TO DO ▸ Please write out exactly the lines of the data below from the line holding "erd-beele の作品一覧" through the line holding "5 % über dem", and leave out the rest.

Content starts

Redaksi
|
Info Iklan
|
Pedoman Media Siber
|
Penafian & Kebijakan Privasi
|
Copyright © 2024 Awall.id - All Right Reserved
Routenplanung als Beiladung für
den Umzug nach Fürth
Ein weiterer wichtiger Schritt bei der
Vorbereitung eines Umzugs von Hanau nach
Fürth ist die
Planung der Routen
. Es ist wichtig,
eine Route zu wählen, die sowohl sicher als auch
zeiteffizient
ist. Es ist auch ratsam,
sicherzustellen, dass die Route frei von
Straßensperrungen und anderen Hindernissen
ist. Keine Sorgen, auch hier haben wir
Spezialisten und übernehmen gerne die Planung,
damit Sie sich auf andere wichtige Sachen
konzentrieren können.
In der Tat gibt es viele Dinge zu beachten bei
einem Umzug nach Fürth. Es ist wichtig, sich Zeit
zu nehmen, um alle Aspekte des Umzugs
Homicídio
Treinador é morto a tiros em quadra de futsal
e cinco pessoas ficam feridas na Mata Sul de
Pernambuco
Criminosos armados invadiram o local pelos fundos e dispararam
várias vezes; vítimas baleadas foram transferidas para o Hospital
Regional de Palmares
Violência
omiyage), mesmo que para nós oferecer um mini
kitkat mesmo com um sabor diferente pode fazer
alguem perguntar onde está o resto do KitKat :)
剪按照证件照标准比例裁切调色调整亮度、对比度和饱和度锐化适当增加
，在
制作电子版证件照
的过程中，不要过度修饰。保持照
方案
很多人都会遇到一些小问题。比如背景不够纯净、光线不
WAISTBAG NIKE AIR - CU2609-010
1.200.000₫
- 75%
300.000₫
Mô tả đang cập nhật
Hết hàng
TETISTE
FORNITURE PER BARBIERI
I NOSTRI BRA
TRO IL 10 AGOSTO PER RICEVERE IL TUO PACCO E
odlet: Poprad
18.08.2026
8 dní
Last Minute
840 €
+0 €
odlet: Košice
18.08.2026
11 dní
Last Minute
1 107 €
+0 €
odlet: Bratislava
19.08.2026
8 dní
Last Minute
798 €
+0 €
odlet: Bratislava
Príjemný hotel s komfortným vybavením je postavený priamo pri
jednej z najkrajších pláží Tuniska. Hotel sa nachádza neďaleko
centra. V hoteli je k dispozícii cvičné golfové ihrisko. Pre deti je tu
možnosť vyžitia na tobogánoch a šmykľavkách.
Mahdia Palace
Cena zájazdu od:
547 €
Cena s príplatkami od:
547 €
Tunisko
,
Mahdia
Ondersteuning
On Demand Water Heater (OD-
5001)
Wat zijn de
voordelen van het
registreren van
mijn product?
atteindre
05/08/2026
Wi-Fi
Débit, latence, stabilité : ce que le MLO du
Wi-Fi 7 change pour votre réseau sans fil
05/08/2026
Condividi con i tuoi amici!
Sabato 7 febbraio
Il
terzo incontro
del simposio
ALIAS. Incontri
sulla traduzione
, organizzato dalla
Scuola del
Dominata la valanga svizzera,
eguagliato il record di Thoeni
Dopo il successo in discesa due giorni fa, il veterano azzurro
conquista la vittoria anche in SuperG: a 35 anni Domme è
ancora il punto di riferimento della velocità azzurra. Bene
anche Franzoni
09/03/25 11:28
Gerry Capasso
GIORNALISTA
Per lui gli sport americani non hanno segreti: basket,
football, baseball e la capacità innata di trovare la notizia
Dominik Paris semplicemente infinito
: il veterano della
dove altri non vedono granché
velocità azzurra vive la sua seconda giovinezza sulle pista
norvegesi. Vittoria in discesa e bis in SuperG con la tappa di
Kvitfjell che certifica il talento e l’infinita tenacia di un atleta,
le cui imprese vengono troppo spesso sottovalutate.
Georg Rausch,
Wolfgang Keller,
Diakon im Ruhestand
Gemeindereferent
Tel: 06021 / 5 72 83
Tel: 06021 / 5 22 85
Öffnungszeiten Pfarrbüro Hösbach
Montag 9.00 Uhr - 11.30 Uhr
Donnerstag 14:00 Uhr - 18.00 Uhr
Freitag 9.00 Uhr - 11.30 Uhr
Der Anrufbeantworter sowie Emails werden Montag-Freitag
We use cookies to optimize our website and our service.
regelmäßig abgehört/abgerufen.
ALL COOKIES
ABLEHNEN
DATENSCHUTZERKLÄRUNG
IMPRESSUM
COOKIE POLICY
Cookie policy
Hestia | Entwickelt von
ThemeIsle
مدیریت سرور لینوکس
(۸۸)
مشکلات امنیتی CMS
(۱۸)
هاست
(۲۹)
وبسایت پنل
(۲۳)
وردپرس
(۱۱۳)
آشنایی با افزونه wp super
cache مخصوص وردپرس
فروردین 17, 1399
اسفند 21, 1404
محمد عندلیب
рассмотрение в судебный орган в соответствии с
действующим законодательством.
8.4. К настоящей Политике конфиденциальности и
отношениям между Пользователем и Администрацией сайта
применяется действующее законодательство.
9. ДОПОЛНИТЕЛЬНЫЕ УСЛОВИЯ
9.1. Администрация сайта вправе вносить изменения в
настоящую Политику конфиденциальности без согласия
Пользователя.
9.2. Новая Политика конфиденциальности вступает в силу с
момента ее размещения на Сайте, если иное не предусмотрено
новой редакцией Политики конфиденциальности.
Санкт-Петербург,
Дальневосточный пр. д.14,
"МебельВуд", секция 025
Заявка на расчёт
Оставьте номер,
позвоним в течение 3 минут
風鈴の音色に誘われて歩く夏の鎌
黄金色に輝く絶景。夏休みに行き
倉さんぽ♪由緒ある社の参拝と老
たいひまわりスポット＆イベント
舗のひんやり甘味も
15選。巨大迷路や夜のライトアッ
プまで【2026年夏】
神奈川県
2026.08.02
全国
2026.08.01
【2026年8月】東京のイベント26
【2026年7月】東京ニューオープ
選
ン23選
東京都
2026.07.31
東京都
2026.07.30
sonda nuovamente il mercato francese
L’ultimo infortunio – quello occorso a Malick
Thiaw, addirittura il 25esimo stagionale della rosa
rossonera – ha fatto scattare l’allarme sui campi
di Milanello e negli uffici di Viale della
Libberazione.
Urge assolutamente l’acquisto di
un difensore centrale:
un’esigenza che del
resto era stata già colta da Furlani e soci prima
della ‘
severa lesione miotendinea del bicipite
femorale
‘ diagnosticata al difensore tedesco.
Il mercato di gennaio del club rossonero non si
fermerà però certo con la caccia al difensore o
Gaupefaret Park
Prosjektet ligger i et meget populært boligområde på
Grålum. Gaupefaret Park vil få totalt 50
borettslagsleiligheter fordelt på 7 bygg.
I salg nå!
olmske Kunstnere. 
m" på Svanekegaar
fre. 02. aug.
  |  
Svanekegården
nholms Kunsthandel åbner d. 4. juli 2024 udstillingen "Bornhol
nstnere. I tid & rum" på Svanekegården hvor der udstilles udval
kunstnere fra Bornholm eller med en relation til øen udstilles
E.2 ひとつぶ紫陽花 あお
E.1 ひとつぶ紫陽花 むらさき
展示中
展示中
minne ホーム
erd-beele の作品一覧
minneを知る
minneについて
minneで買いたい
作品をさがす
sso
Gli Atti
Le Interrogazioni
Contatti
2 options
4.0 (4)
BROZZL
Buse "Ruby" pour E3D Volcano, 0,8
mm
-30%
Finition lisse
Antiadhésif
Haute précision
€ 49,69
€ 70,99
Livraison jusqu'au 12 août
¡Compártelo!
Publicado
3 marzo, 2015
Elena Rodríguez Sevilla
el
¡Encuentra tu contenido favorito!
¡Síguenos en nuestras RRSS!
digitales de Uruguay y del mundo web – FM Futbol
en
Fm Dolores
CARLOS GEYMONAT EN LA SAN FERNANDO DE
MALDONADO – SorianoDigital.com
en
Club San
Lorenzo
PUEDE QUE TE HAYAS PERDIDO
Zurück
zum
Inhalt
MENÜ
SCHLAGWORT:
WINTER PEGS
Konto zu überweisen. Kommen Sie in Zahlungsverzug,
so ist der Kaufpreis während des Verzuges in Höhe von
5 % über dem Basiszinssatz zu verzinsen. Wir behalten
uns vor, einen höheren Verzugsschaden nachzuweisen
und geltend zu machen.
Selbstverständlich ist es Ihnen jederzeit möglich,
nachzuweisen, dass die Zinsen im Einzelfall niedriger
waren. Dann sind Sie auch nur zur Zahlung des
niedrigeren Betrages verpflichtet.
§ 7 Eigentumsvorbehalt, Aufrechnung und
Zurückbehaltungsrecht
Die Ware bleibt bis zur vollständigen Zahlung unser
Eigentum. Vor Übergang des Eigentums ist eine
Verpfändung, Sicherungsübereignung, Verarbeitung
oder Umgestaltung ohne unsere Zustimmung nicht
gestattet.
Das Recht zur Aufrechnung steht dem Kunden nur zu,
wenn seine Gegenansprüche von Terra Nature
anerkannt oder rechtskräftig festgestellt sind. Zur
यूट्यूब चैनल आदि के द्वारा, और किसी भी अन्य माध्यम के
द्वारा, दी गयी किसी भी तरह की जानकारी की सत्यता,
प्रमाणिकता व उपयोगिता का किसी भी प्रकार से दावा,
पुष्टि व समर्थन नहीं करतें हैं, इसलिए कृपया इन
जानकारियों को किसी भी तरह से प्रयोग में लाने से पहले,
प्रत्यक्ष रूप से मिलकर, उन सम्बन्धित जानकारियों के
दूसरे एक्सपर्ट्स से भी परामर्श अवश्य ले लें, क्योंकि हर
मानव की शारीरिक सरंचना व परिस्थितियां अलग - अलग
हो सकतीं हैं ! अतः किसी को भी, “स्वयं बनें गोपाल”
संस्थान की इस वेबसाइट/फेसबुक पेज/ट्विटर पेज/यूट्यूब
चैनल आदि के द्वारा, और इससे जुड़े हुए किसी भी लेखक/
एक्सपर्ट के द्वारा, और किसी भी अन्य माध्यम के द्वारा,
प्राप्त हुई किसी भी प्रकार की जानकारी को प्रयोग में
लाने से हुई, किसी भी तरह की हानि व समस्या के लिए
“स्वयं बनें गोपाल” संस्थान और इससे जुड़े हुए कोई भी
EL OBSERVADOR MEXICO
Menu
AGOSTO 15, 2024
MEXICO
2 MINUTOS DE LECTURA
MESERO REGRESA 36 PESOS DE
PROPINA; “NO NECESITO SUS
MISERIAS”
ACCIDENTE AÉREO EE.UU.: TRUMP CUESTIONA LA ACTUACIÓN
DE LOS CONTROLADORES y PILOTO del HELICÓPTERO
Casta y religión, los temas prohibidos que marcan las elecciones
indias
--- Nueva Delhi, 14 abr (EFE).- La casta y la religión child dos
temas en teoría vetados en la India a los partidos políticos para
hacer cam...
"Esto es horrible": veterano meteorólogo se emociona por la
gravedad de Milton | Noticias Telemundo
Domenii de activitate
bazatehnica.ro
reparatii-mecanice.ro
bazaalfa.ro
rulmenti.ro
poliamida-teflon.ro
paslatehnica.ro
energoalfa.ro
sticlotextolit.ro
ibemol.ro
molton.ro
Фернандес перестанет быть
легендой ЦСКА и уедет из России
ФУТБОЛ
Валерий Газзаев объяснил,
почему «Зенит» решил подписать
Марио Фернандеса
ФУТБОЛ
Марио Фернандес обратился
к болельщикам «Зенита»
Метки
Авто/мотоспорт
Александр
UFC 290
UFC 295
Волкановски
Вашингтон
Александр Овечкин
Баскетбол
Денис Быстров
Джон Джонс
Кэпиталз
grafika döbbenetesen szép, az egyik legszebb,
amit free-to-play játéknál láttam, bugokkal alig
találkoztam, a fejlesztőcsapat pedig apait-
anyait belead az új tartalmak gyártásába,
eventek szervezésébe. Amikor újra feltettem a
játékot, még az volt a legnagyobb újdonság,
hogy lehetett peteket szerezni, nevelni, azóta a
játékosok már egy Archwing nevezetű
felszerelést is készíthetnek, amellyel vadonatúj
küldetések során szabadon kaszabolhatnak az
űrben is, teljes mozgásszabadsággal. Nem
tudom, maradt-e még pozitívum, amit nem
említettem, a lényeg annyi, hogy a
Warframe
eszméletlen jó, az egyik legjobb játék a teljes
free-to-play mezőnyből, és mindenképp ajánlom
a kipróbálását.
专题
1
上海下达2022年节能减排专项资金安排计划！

Content ends

TASK OUTPUT ▸
erd-beele の作品一覧
minneを知る
minneについて
minneで買いたい
作品をさがす
sso
Gli Atti
Le Interrogazioni
Contatti
2 options
4.0 (4)
BROZZL
Buse "Ruby" pour E3D Volcano, 0,8
mm
-30%
Finition lisse
Antiadhésif
Haute précision
€ 49,69
€ 70,99
Livraison jusqu'au 12 août
¡Compártelo!
Publicado
3 marzo, 2015
Elena Rodríguez Sevilla
el
¡Encuentra tu contenido favorito!
¡Síguenos en nuestras RRSS!
digitales de Uruguay y del mundo web – FM Futbol
en
Fm Dolores
CARLOS GEYMONAT EN LA SAN FERNANDO DE
MALDONADO – SorianoDigital.com
en
Club San
Lorenzo
PUEDE QUE TE HAYAS PERDIDO
Zurück
zum
Inhalt
MENÜ
SCHLAGWORT:
WINTER PEGS
Konto zu überweisen. Kommen Sie in Zahlungsverzug,
so ist der Kaufpreis während des Verzuges in Höhe von
5 % über dem Basiszinssatz zu verzinsen. Wir behalten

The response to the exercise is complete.